====== MATERIAL PROVIDED ======

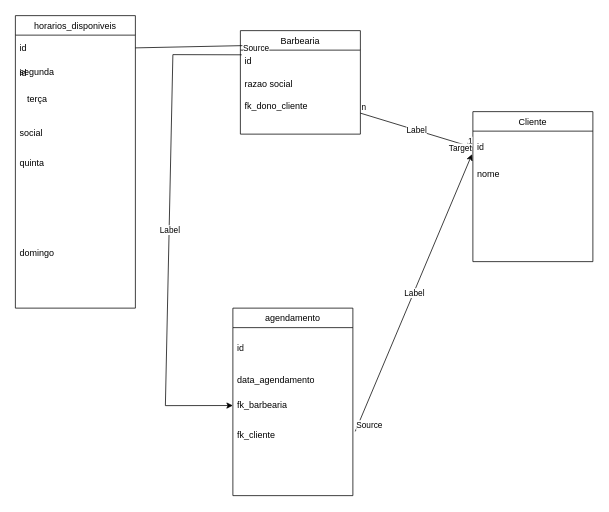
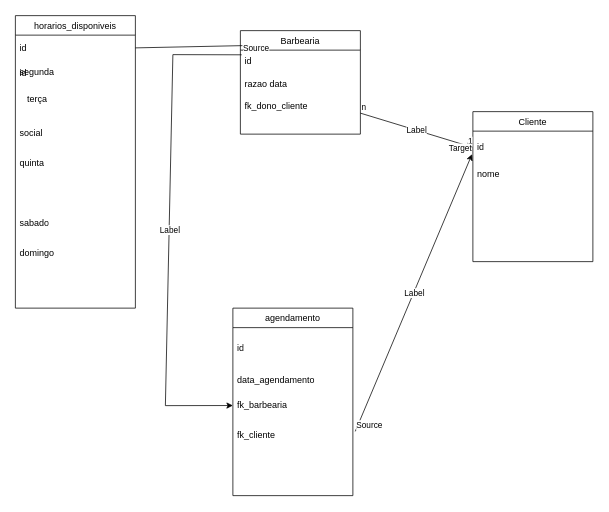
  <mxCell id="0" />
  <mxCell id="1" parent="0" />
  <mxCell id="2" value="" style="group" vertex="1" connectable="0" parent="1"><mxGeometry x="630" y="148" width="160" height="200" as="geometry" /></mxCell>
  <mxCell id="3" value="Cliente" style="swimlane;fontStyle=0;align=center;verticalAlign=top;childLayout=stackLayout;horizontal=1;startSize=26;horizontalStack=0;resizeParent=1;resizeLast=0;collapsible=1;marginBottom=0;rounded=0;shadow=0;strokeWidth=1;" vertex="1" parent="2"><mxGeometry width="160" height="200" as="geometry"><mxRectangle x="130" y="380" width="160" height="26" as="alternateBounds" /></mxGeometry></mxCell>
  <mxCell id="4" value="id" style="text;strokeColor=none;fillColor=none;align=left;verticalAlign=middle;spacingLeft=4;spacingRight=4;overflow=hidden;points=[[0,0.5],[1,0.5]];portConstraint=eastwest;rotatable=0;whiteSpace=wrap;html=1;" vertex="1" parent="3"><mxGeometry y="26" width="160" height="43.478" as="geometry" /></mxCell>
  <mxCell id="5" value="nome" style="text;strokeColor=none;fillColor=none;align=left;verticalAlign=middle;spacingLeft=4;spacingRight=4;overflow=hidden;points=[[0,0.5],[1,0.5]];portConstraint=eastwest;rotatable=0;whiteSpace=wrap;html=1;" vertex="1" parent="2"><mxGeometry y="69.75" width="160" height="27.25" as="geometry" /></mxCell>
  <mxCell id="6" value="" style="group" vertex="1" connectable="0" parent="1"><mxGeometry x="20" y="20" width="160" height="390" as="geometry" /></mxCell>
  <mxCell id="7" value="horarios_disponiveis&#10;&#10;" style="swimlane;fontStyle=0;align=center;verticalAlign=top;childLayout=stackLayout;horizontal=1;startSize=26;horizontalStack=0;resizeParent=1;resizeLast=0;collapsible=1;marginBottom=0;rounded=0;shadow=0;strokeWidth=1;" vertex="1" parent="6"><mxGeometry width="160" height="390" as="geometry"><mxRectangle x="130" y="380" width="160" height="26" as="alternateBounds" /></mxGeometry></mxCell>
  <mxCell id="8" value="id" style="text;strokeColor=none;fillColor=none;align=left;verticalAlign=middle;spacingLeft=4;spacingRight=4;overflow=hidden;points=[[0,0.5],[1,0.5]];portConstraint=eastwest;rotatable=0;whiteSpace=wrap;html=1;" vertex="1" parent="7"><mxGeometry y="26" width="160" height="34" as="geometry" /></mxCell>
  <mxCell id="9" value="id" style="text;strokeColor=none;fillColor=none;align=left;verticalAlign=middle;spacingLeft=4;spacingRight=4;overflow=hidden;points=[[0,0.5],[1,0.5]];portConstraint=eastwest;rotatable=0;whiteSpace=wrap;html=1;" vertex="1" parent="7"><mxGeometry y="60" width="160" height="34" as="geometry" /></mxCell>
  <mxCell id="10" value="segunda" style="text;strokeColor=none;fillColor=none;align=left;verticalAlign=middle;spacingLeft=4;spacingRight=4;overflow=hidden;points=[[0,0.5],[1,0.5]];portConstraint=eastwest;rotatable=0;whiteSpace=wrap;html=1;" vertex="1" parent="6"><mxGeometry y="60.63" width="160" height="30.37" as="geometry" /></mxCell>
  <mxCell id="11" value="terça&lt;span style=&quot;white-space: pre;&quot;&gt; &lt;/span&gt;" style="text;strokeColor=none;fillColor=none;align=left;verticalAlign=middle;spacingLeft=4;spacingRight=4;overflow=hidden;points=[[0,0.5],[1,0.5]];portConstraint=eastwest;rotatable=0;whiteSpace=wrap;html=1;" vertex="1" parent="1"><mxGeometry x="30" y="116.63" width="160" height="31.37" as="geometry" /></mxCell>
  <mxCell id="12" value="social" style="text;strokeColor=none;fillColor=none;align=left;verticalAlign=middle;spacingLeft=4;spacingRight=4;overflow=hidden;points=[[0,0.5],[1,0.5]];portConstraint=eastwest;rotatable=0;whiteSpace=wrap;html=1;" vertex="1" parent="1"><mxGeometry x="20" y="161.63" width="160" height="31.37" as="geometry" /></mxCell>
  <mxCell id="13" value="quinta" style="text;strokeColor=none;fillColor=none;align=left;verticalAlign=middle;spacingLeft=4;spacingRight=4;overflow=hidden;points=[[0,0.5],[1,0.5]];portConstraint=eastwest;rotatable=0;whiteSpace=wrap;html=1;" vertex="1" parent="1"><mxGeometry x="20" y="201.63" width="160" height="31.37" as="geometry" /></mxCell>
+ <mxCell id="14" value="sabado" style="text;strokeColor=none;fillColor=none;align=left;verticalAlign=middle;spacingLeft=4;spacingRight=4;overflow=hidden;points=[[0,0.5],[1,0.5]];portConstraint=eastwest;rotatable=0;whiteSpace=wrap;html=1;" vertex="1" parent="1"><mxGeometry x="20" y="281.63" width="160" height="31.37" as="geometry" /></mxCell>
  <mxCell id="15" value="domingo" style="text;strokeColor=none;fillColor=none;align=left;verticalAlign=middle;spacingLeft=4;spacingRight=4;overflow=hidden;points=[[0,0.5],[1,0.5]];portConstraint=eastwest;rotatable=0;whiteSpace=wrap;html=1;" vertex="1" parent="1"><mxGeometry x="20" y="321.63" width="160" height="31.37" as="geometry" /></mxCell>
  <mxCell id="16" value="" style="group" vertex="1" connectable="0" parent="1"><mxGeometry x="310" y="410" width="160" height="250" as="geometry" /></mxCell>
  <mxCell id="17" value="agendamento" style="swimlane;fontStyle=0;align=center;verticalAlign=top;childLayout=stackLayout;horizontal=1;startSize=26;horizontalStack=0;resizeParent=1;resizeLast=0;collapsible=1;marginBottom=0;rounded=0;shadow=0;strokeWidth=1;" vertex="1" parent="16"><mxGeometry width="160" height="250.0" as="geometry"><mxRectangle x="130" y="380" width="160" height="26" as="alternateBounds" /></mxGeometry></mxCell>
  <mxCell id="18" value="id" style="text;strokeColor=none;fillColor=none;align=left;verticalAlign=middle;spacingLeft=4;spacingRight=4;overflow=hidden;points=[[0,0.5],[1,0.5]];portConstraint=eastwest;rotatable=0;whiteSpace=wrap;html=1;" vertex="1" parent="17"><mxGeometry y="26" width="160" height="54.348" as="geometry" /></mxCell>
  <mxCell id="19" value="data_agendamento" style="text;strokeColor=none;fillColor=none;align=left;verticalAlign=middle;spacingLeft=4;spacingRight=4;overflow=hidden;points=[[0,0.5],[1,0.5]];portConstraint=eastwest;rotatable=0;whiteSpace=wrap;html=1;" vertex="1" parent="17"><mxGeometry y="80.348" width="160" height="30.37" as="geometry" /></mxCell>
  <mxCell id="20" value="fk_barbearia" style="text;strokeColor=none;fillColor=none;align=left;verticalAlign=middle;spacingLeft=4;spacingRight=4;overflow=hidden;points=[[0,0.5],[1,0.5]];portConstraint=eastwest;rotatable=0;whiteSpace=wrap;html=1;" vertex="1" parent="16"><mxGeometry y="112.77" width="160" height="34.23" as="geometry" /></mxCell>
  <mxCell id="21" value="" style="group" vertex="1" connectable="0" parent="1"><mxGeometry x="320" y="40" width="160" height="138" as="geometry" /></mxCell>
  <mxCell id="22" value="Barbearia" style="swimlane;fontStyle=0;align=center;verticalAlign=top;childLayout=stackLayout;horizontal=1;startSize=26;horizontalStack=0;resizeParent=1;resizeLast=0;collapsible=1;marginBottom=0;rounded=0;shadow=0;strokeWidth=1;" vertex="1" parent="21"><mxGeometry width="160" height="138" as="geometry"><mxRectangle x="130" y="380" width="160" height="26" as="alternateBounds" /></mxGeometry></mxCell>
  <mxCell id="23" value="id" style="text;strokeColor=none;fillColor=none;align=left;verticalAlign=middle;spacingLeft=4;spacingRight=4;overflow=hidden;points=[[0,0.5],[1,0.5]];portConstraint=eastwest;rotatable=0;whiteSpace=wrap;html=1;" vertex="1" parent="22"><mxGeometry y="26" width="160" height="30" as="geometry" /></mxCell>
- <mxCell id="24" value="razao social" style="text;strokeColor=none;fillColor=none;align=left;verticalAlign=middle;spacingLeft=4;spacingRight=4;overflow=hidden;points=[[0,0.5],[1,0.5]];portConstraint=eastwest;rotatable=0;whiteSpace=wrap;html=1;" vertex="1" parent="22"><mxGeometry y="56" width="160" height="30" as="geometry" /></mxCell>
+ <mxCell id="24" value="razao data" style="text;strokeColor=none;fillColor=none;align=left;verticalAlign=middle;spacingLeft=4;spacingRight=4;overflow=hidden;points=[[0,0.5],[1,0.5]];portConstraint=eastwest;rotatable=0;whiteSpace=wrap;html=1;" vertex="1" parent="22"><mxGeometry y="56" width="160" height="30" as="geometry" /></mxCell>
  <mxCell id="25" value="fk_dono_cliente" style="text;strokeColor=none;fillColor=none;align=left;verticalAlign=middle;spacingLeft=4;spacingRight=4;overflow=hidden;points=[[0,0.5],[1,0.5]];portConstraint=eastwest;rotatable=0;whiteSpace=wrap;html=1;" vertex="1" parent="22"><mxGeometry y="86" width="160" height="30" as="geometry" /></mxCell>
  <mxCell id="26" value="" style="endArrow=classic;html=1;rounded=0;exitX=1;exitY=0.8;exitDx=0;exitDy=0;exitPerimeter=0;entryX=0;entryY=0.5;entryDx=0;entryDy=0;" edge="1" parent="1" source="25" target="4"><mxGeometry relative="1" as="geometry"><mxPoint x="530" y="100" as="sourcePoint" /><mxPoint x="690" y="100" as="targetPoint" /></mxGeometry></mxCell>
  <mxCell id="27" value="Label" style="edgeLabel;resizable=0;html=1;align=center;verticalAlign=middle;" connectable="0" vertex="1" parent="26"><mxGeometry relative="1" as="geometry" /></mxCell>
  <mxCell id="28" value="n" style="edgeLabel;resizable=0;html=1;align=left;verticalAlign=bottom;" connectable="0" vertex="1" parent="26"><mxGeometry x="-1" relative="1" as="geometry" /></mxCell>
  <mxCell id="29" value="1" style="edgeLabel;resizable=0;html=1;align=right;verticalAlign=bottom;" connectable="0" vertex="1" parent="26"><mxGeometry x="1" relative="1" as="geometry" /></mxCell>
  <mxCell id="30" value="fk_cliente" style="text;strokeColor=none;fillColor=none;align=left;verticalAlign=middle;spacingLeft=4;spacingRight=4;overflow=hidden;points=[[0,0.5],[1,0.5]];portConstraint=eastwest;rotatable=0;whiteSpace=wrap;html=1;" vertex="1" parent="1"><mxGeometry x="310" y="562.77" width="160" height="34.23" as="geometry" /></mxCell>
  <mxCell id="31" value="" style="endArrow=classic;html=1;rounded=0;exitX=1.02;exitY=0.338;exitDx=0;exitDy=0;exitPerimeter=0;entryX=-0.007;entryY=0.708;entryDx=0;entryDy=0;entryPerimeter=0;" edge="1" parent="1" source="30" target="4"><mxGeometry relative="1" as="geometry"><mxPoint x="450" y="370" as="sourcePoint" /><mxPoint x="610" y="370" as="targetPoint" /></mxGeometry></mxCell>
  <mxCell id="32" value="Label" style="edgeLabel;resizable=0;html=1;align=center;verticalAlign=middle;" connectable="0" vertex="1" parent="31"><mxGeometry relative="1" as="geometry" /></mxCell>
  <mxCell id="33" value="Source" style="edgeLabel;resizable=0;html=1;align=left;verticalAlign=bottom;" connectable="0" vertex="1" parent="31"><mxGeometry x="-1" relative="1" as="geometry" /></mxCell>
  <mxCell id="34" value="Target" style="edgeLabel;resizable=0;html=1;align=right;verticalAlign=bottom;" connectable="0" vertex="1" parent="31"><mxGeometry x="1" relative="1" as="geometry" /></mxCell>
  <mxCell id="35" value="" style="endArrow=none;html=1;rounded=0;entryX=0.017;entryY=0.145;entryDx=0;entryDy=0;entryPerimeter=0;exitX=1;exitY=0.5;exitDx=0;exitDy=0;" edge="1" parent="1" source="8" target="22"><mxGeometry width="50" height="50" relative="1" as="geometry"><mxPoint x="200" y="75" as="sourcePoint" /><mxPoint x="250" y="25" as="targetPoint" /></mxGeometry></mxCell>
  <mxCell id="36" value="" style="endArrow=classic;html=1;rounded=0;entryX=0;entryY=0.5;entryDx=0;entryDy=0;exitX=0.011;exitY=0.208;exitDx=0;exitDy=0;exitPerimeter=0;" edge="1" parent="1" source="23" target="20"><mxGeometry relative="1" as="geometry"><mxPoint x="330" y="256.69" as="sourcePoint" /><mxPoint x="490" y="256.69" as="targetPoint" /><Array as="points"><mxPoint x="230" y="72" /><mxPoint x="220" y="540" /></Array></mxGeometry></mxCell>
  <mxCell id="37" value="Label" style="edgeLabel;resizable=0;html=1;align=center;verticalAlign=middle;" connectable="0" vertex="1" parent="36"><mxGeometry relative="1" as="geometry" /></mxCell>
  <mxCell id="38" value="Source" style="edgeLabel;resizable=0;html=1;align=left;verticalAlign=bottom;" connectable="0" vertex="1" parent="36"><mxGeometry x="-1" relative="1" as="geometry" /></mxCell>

======

WHAT YOU SHOULD DO: How many of the lines above contain the string "social"? Reply with the number alone.

RESPONSE: 2